St. Thomas Aquinas (1225–1274)
The greatest intellect the Catholic Church has ever known was born of a wealthy aristocratic family, the son of Landulph, Count of Aquino, and Theodora, Countess of Teano. Thomas’s parents sent him at the age of five, which was customary, to the Benedictine Abbey of Monte Cassino. It was hoped that if he didn’t show talents suited for becoming a knight or nobleman, he could at least rise to the rank of abbot or bishop and thus add to his family’s prestige and influence.

However, ten years later, Thomas wanted to join a new mendicant order, which was similar to the Franciscans in that it didn’t go to distant monasteries but worked in urban areas instead. The new order was the Order of Preachers (O.P.), known as Dominicans.

Thomas Aquinas is best known for two things:

His monumental theological and philosophical work, the Summa Theologica, covers almost every principal doctrine and dogma of his era. What St. Augustine and St. Bonaventure were able to do with the philosophy of Plato regarding Catholic Theology, St. Thomas Aquinas was able to do with Aristotle. (Philosophy has been called the handmaiden of theology because you need a solid philosophical foundation in order to understand the theological teachings connected to it.) The Catechism of the Catholic Church has numerous references to the Summa some 800 years later.
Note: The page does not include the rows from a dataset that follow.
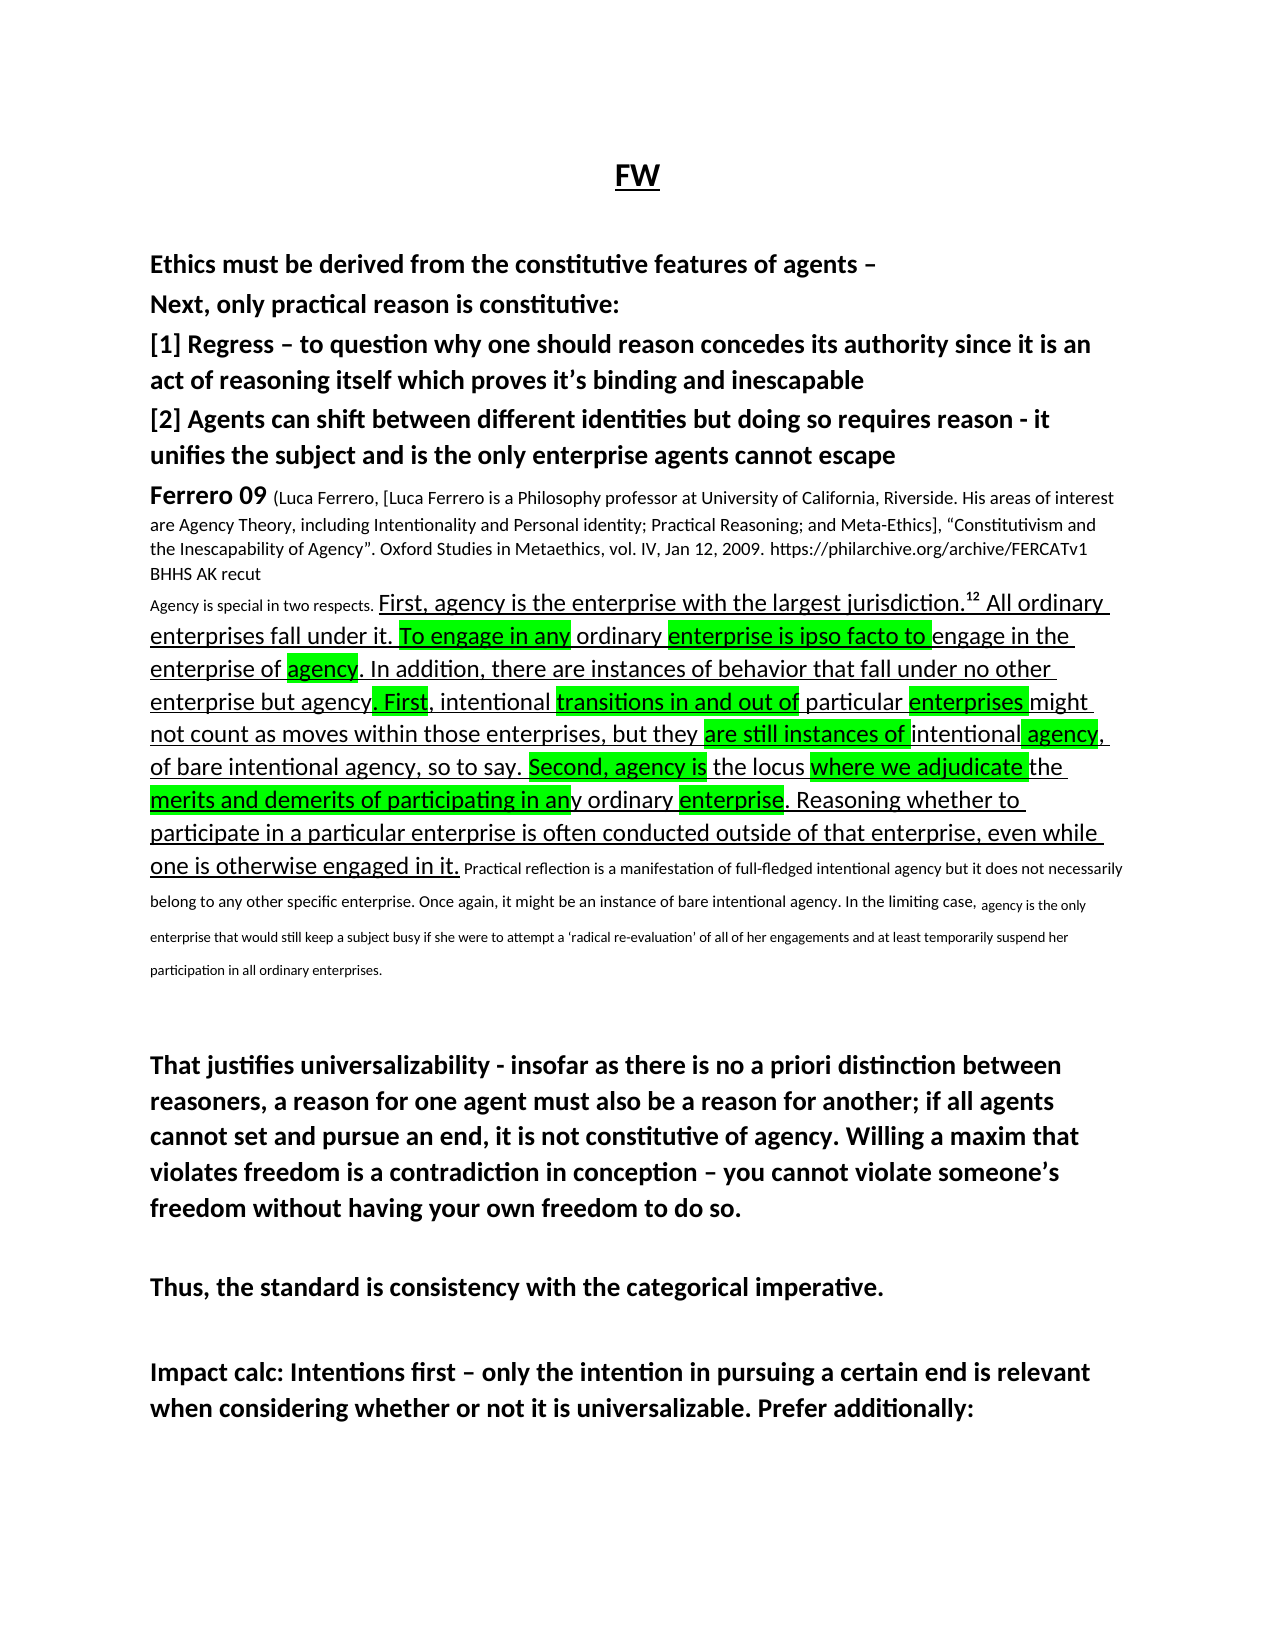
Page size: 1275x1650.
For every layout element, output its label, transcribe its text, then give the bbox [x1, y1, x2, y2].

subtitle Ferrero 09 (Luca Ferrero, [Luca Ferrero is a Philosophy professor at University of California, Riverside. His areas of interest are Agency Theory, including Intentionality and Personal identity; Practical Reasoning; and Meta-Ethics], “Constitutivism and the Inescapability of Agency”. Oxford Studies in Metaethics, vol. IV, Jan 12, 2009. https://philarchive.org/archive/FERCATv1 BHHS AK recut [150, 478, 1125, 585]
subtitle [1] Regress – to question why one should reason concedes its authority since it is an act of reasoning itself which proves it’s binding and inescapable [150, 327, 1125, 396]
subtitle Next, only practical reason is constitutive: [150, 287, 1125, 321]
subtitle Thus, the standard is consistency with the categorical imperative. [150, 1270, 1125, 1303]
subtitle FW [150, 154, 1125, 195]
subtitle That justifies universalizability - insofar as there is no a priori distinction between reasoners, a reason for one agent must also be a reason for another; if all agents cannot set and pursue an end, it is not constitutive of agency. Willing a maxim that violates freedom is a contradiction in conception – you cannot violate someone’s freedom without having your own freedom to do so. [150, 1048, 1125, 1224]
subtitle Impact calc: Intentions first – only the intention in pursuing a certain end is relevant when considering whether or not it is universalizable. Prefer additionally: [150, 1356, 1125, 1424]
subtitle Ethics must be derived from the constitutive features of agents – [150, 248, 1125, 281]
subtitle [2] Agents can shift between different identities but doing so requires reason - it unifies the subject and is the only enterprise agents cannot escape [150, 403, 1125, 471]
text Agency is special in two respects. First, agency is the enterprise with the largest jurisdiction.¹² All ordinary enterprises fall under it. To engage in any ordinary enterprise is ipso facto to engage in the enterprise of agency. In addition, there are instances of behavior that fall under no other enterprise but agency. First, intentional transitions in and out of particular enterprises might not count as moves within those enterprises, but they are still instances of intentional agency, of bare intentional agency, so to say. Second, agency is the locus where we adjudicate the merits and demerits of participating in any ordinary enterprise. Reasoning whether to participate in a particular enterprise is often conducted outside of that enterprise, even while one is otherwise engaged in it. Practical reflection is a manifestation of full-fledged intentional agency but it does not necessarily belong to any other specific enterprise. Once again, it might be an instance of bare intentional agency. In the limiting case, agency is the only enterprise that would still keep a subject busy if she were to attempt a ‘radical re-evaluation’ of all of her engagements and at least temporarily suspend her participation in all ordinary enterprises. [150, 587, 1125, 979]
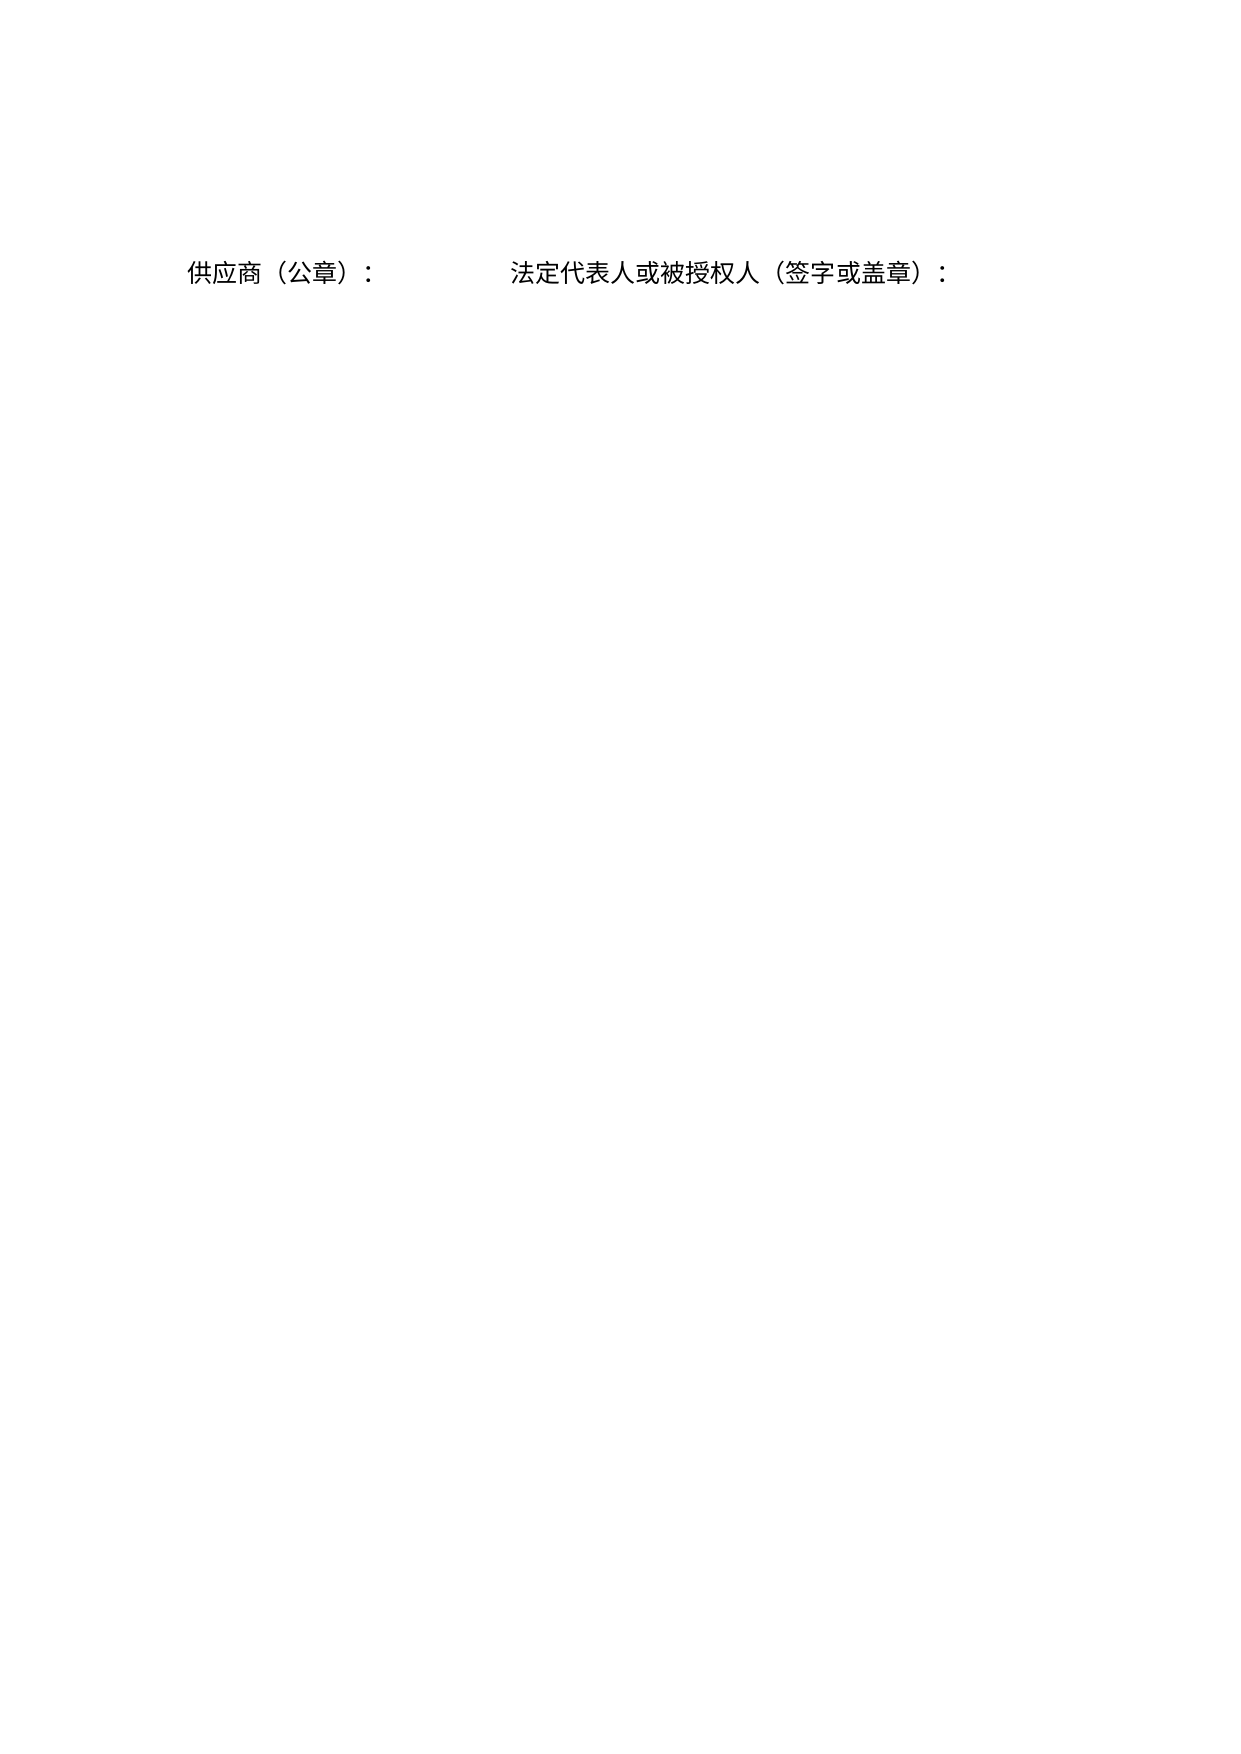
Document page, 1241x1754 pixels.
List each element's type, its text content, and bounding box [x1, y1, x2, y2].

text 供应商（公章）： 法定代表人或被授权人（签字或盖章）： [187, 239, 1053, 304]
He composed hymns and prayers for Corpus Christi at the request of the pope, and he wrote Pange Lingua, Adoro te Devote, O Salutaris Hostia, and Tantum Ergo, which is often sung at Benediction.
He died while on the way to the Second Council of Lyons, where he was to appear as a peritus (expert).

St. Patrick of Ireland (387–481)
There are many stories surrounding the origin of St. Patrick. The most credible says that he was born in Britain during Roman occupation and was a Roman citizen. His father was a deacon, and his grandfather was a priest in the Catholic Church. Much of what we know about Patrick we get from his autobiography, The Confessions. At 16 years of age, he was abducted by pirates and taken to Ireland as a slave. The Celtic pagan tribes who lived in Ireland were Druids. After several years he escaped and returned to Britain, but with a love for the people of Ireland.

Patrick did not follow in his dad’s footsteps and become a Roman soldier. He felt called to serve the Lord and His Church by being ordained a priest. He went back to Ireland to convert the people who had originally kidnapped him. While there, he became a bishop and was very successful in replacing paganism with Christianity.

Legend has it that he explained the mystery of the Holy Trinity (Three Persons in One God, Father, Son and Holy Spirit) to the Irish king by using a shamrock. Folklore also has him driving out all the snakes from Ireland.